Chez les garçons, les conséquences sont plus diffuses et progressives, les effets étant mêlés à l'émergence des consoles de jeux et ordinateurs depuis le début des années 2000. A l'image des hikikomori au Japon, les garçons ont tendance à se retirer du monde réel pour s'immerger dans le monde virtuel à travers les jeux vidéo (un garçon sur treize en situation d'addiction) et la pornographie en ligne (un garçon sur quatre en consomme quotidiennement). Au cœur de ce « retrait du monde », l'auteur constate que les garçons sont pris dans un phénomène de push et pull vis-à-vis de la société. En effet, d'un côté le monde réel est devenu moins accueillant pour eux (déclin des opportunités économiques nécessitant de la force physique, dévalorisation des traits masculins considérés comme traditionnels), et de l'autre, le monde virtuel offre une simulation facile et sans risque, les laissant dans un cocon numérique confortable mais les isolant de plus en plus de la vie réelle.

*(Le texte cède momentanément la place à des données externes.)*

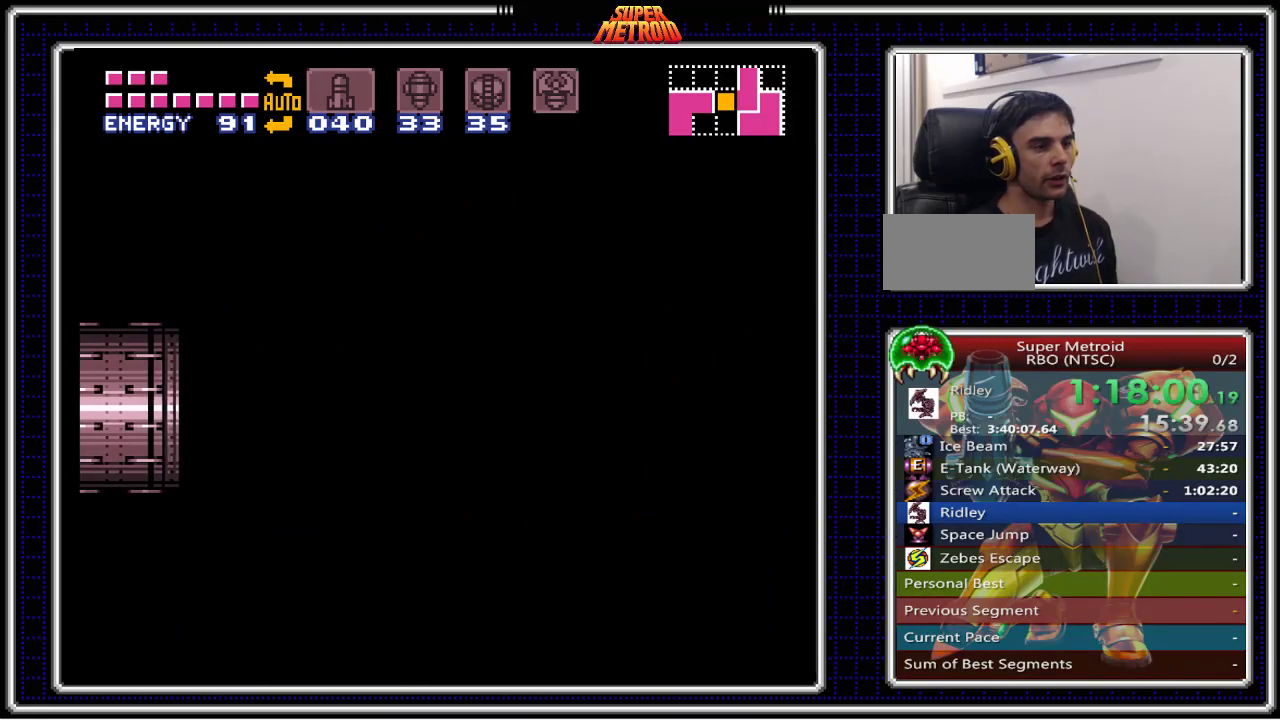
{"buttons": [], "events": []}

4. Les quatre recommandations majeures du livre

Face à cette situation dramatique, Haidt explique que des solutions existent.Il nous exhorte à agir : « Faites-vous entendre et rassemblez-vous ».

Mais pour se faire entendre et lancer des actions collectives, il faut avoir un plan, des objectifs clairs, et ce sont quatre grandes recommandations que nous partage l'auteur :

  • Pas de smartphones avant le lycée
  • Pas de réseaux sociaux avant 16 ans
  • Des écoles sans smartphone
  • Bien plus de jeu non surveillé et d'autonomie pour les enfants.

Des recommandations en partie couvertes par les lois d'interdiction en train de voir le jour dans différents pays, sachant que d'après J. Haidt, les deux changements majeurs se trouvent dans le quotidien des enfants :

L'interdiction des smartphones au sein des établissements et la promotion du jeu libre. Ces deux mesures réunies seraient plus efficaces que toutes celles actuellement mises en œuvre pour améliorer la santé mentale des élèves.

Avec Génération Anxieuse, Jonathan Haidt couvre l'ensemble du spectre de réflexion, depuis le constat jusqu'aux solutions. Assis sur des centaines d'articles scientifiques, il est une preuve supplémentaire qu'il est temps d'agir rapidement pour redonner aux plus jeunes l'opportunité d'une enfance pleine et heureuse.